**PROBLEM DESCRIPTION:** Rewrite the material below, replacing each "series" with "data set" and keeping everything else the same. Leave the pictures out.

____

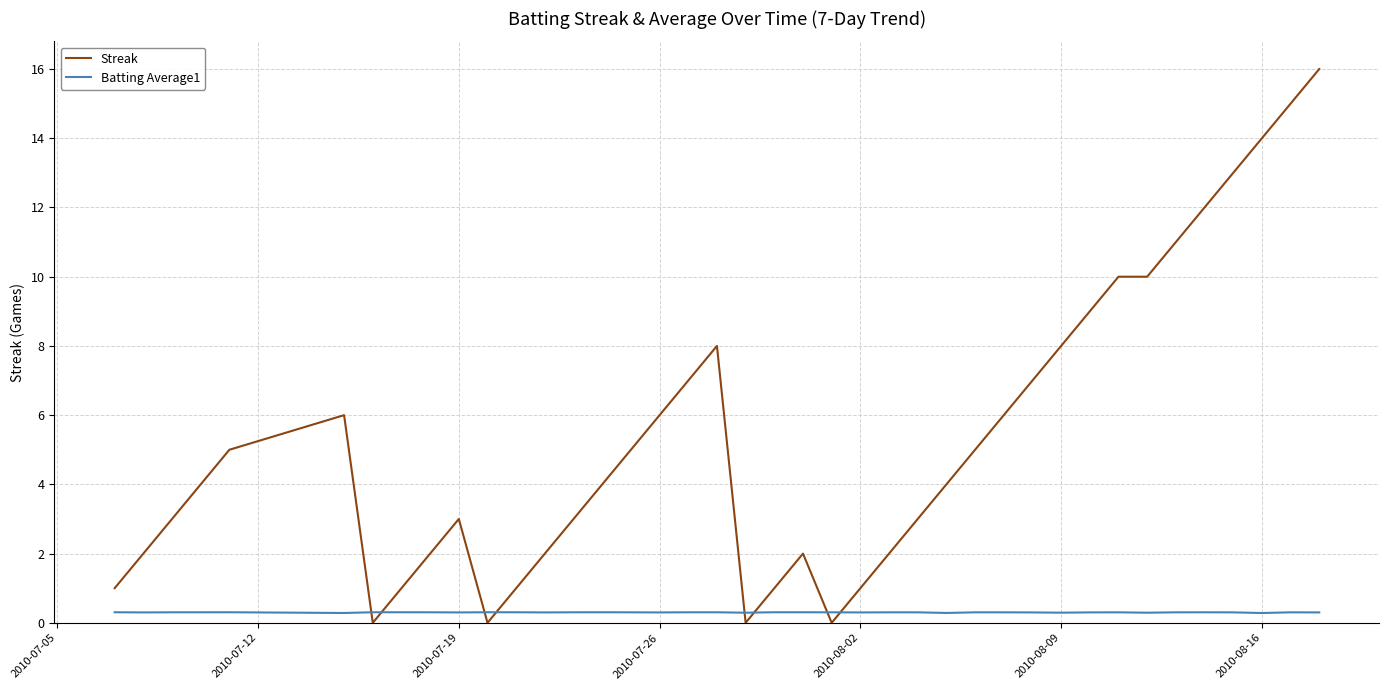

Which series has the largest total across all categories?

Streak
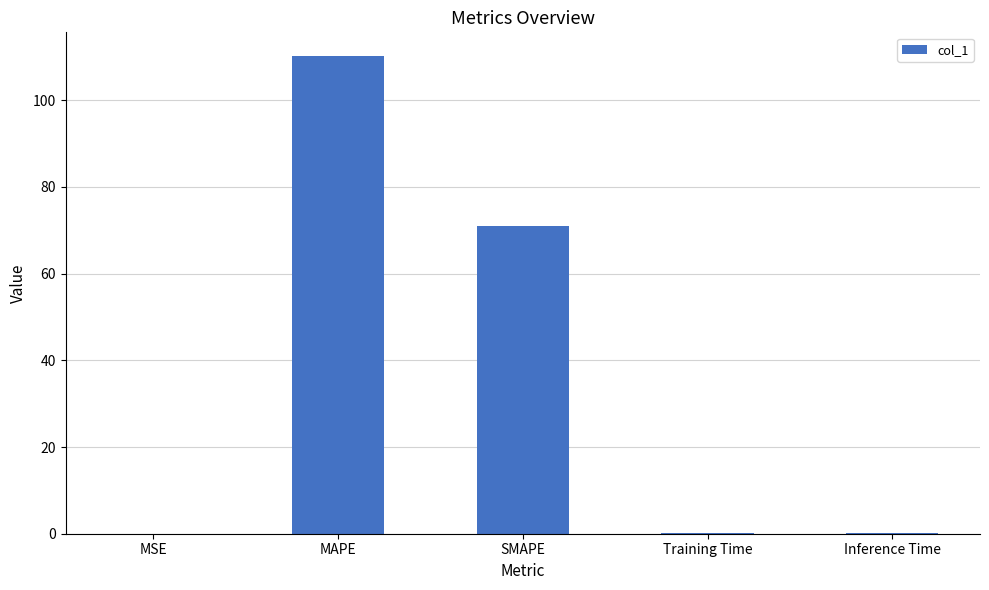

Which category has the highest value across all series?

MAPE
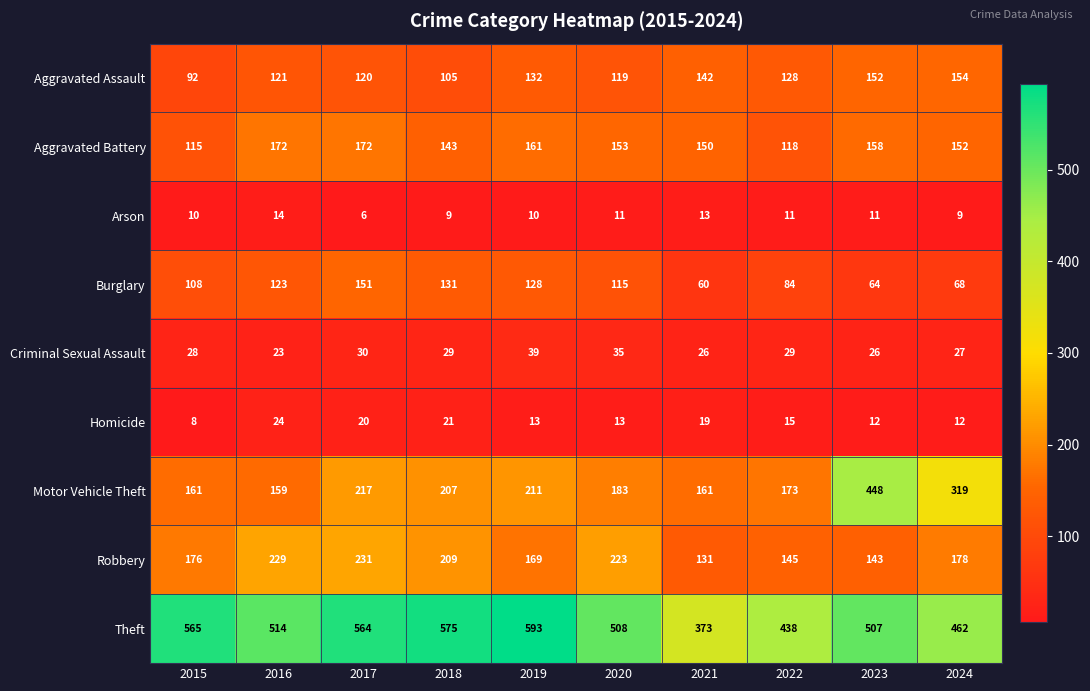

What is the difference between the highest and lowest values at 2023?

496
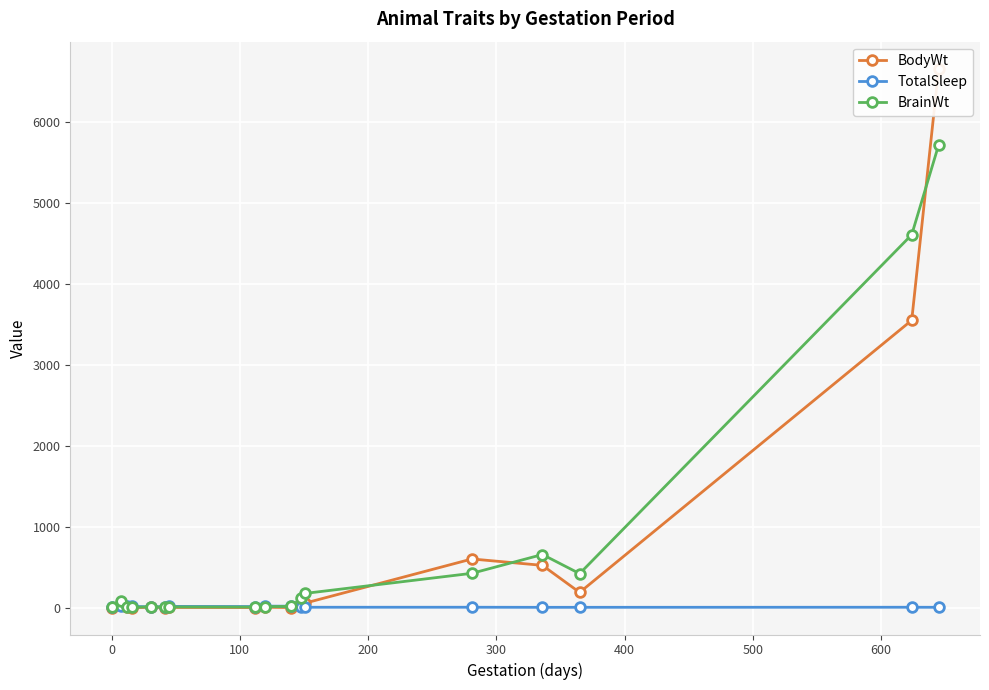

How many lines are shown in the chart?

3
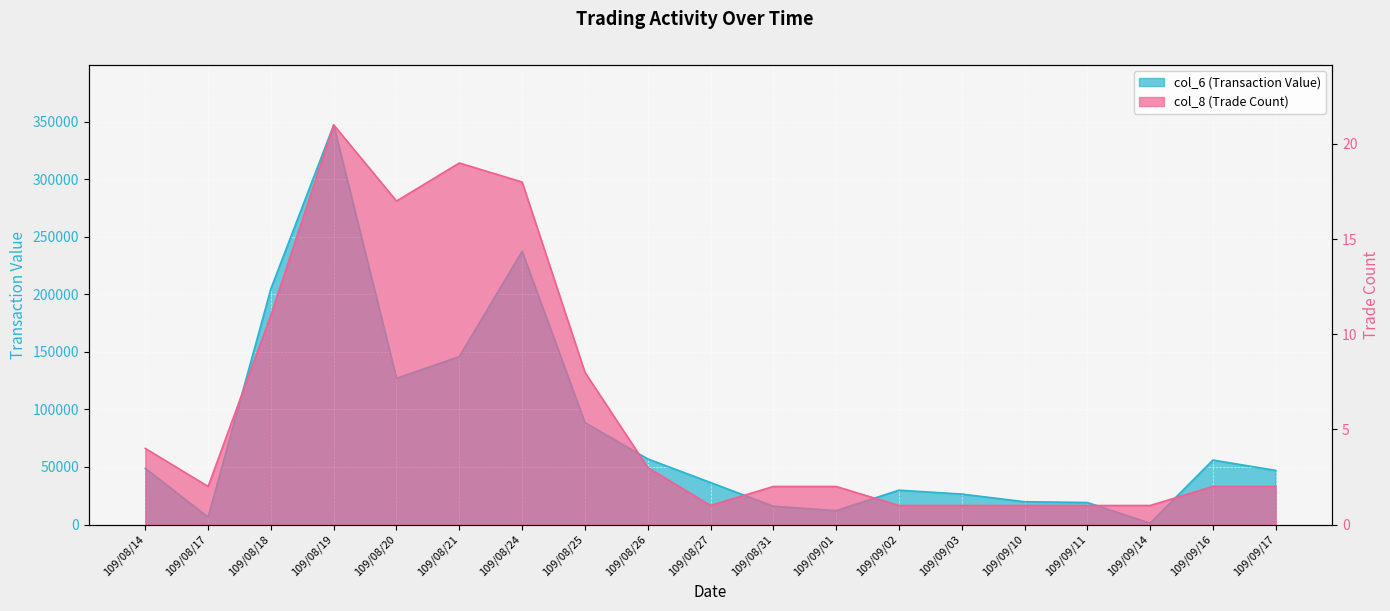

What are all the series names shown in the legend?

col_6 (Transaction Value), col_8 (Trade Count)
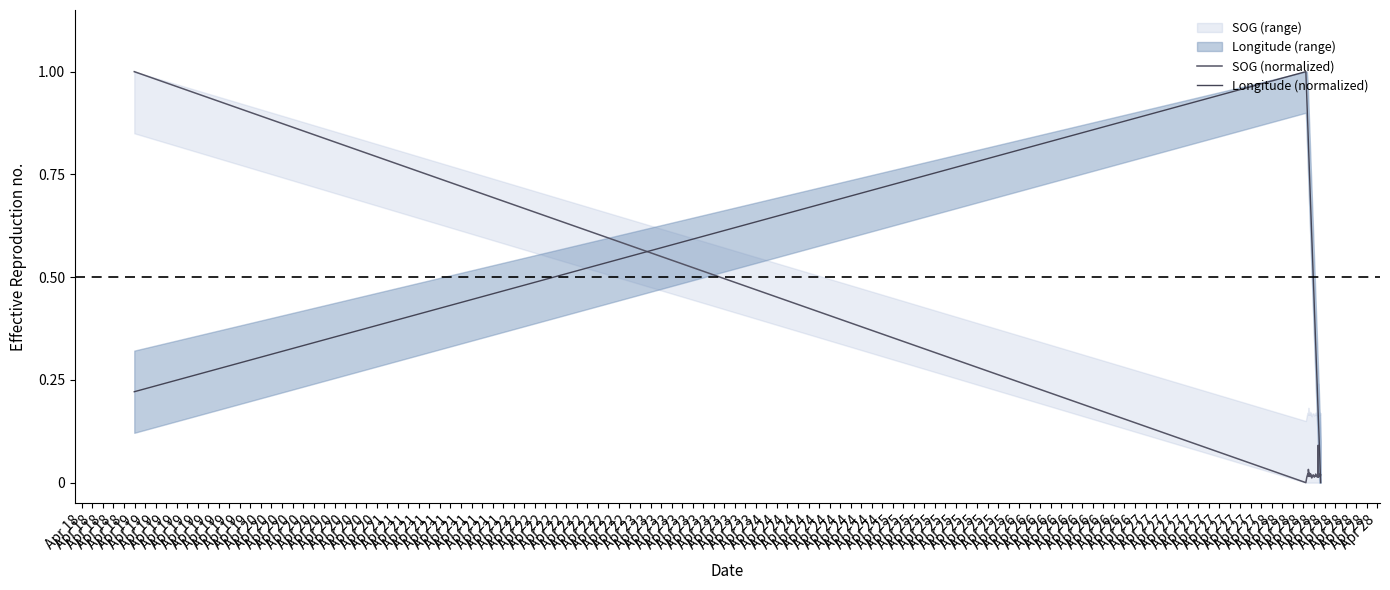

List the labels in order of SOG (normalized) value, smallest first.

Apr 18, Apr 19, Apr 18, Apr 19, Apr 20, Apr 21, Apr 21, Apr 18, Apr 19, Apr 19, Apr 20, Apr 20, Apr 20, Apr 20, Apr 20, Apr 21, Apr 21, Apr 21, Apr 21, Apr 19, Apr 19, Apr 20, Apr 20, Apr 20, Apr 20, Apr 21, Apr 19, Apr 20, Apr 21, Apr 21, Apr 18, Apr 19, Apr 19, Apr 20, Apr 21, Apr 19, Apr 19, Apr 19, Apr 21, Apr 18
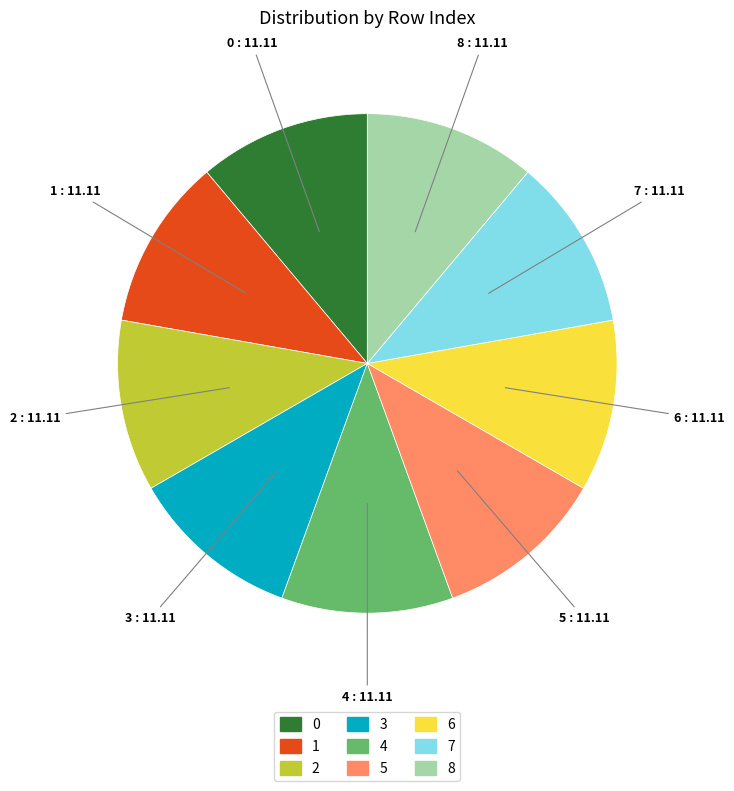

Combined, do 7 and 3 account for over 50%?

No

____

**WRITTEN SOLUTION:**
Which data set has the largest total across all categories?

Streak

Which category has the highest value across all data set?

MAPE

What is the difference between the highest and lowest values at 2023?

496

How many lines are shown in the chart?

3

What are all the data set names shown in the legend?

col_6 (Transaction Value), col_8 (Trade Count)

List the labels in order of SOG (normalized) value, smallest first.

Apr 18, Apr 19, Apr 18, Apr 19, Apr 20, Apr 21, Apr 21, Apr 18, Apr 19, Apr 19, Apr 20, Apr 20, Apr 20, Apr 20, Apr 20, Apr 21, Apr 21, Apr 21, Apr 21, Apr 19, Apr 19, Apr 20, Apr 20, Apr 20, Apr 20, Apr 21, Apr 19, Apr 20, Apr 21, Apr 21, Apr 18, Apr 19, Apr 19, Apr 20, Apr 21, Apr 19, Apr 19, Apr 19, Apr 21, Apr 18

Combined, do 7 and 3 account for over 50%?

No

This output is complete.